Interpretive Summary: The presence of Campylobacter on poultry products remains one of the leading causes for foodborne illness. The reduction in the use of antibiotics in animal agriculture has increased the need for alternative forms of improving food safety. The use of lactic acid bacteria (LAB) as a bio-preservative/protective culture in food commodities is an ancient technology that is safe and natural. In this study, 13 Lactobacillus spp. isolates were screened by a chicken skin dipping model to evaluate the potential to reduce C. jejuni counts. From this screening assay, 4 isolates (isolates 1-4) which produced >1 log reduction in Campylobacter counts were chosen for further evaluation in a chicken wingette model.

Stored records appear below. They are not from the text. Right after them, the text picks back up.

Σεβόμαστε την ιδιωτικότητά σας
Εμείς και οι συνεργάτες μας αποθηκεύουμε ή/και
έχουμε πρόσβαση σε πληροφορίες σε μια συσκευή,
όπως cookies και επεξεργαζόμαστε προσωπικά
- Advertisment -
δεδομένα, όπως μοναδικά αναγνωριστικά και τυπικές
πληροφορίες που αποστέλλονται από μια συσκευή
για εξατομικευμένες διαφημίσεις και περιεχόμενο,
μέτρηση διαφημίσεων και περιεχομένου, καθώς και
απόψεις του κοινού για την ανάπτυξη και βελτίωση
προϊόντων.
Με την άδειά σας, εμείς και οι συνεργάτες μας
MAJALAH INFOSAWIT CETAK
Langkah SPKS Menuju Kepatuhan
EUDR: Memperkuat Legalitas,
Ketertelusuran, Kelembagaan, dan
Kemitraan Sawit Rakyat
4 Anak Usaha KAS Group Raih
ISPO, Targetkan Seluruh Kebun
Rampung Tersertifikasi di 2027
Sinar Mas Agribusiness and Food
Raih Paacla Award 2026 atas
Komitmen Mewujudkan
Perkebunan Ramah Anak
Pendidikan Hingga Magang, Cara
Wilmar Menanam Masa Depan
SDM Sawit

In replicate trials, chicken wingettes were inoculated with C. jejuni (~7 Log CFU/mL) and treated with either a Lactobacillus broth culture or a BPD control (n=5 samples/treatment). Campylobacter counts were determined at 0, 1, 3, 5 or 7 days post treatment. Campylobacter counts were log10 transformed and data were analyzed using ANOVA with the PROC MIXED procedure of SAS. Isolates 2 or 4 were the most effective and consistently reduced Campylobacter counts from day 1 through day 7 (P<0.05). In follow-up studies, isolates 2 and 4 were subjected to additional testing aimed at assessing potential synergistic activity between the Lactobacillus isolates and their combination with a 2% chitosan (CH) solution. Each isolate by themselves, CH or their combination significantly reduced Campylobacter counts (~1-2.5 log reduction) from day 1 through 7. The combination of isolates+CH reduced Campylobacter counts on wingettes, but this treatment did not demonstrate any additional reduction compared to each individual treatment alone. Our studies demonstrate the potential use of CH or Lactobacillus isolates as a protective culture to reduce Campylobacter counts on raw poultry.

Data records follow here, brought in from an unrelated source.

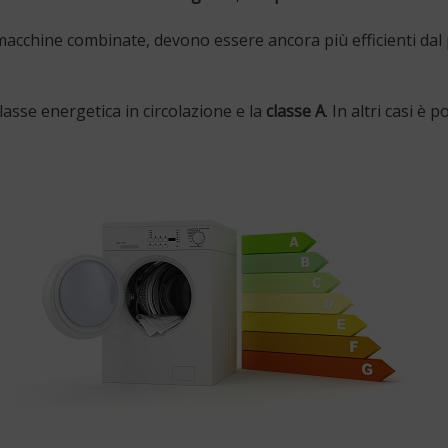
macchine combinate, devono essere ancora più efficienti dal 
lasse energetica in circolazione e la
classe A
. In altri casi è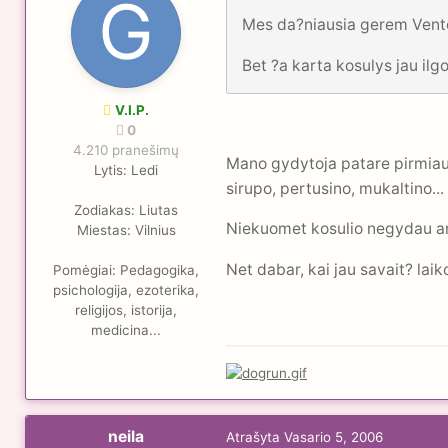
Mes da?niausia gerem Ventol
Bet ?a karta kosulys jau ilgo
V.I.P.
0
4.210 pranešimų
Mano gydytoja patare pirmiausi
Lytis:
Ledi
sirupo, pertusino, mukaltino...
Zodiakas:
Liutas
Niekuomet kosulio negydau an
Miestas:
Vilnius
Net dabar, kai jau savait? laik
Pomėgiai:
Pedagogika,
psichologija, ezoterika,
religijos, istorija,
medicina...
neila
Atrašyta
Vasario 5, 2006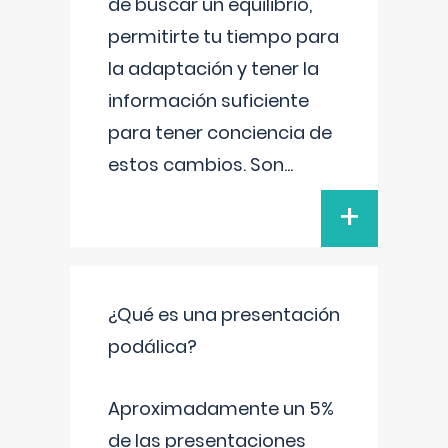
de buscar un equilibrio,
permitirte tu tiempo para
la adaptación y tener la
información suficiente
para tener conciencia de
estos cambios. Son
...
+
¿Qué es una presentación
podálica?
Aproximadamente un 5%
de las presentaciones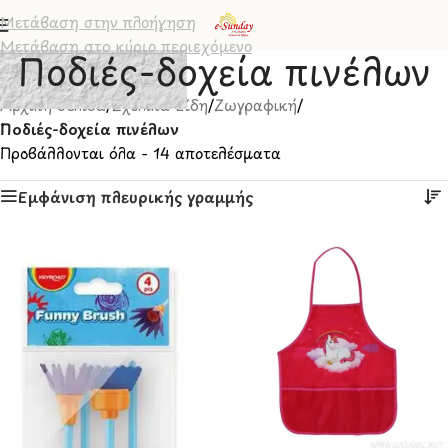
Μετάβαση στην πλοήγηση
Μετάβαση στο κύριο περιεχόμενο
Ποδιές-δοχεία πινέλων
Αρχική σελίδα
/
Σχολικά Είδη
/
Ζωγραφική
/
Ποδιές-δοχεία πινέλων
Προβάλλονται όλα - 14 αποτελέσματα
Εμφάνιση πλευρικής γραμμής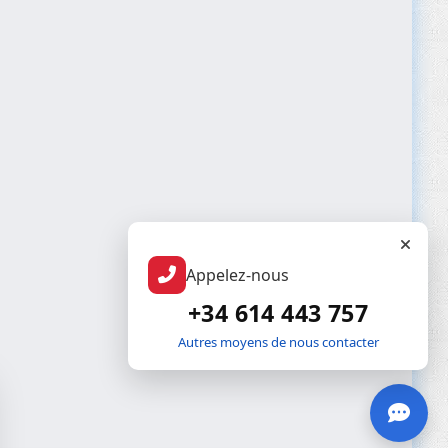
Appelez-nous
+34 614 443 757
Autres moyens de nous contacter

Technical Abstract: The presence of Campylobacter on poultry products remains one of the leading causes for foodborne illness. The reduction in the use of antibiotics in animal agriculture has increased the need for alternative forms of improving food safety. The use of lactic acid bacteria (LAB) as a bio-preservative/protective culture in food commodities is an ancient technology that is safe and natural. In this study, 13 Lactobacillus spp. isolates were screened by a chicken skin dipping model to evaluate the potential to reduce C. jejuni counts. From this screening assay, 4 isolates (isolates 1-4) which produced >1 log reduction in Campylobacter counts were chosen for further evaluation in a chicken wingette model. In replicate trials, chicken wingettes were inoculated with C. jejuni (~7 Log CFU/mL) and treated with either a Lactobacillus broth culture or a BPD control (n=5 samples/treatment). Campylobacter counts were determined at 0, 1, 3, 5 or 7 days post treatment. Campylobacter counts were log10 transformed and data were analyzed using ANOVA with the PROC MIXED procedure of SAS. Isolates 2 or 4 were the most effective and consistently reduced Campylobacter counts from day 1 through day 7 (P<0.05). In follow-up studies, isolates 2 and 4 were subjected to additional testing aimed at assessing potential synergistic activity between the Lactobacillus isolates and their combination with a 2% chitosan (CH) solution. Each isolate by themselves, CH or their combination significantly reduced Campylobacter counts (~1-2.5 log reduction) from day 1 through 7. The combination of isolates+CH reduced Campylobacter counts on wingettes, but this treatment did not demonstrate any additional reduction compared to each individual treatment alone. Our studies demonstrate the potential use of CH or Lactobacillus isolates as a protective culture to reduce Campylobacter counts on raw poultry.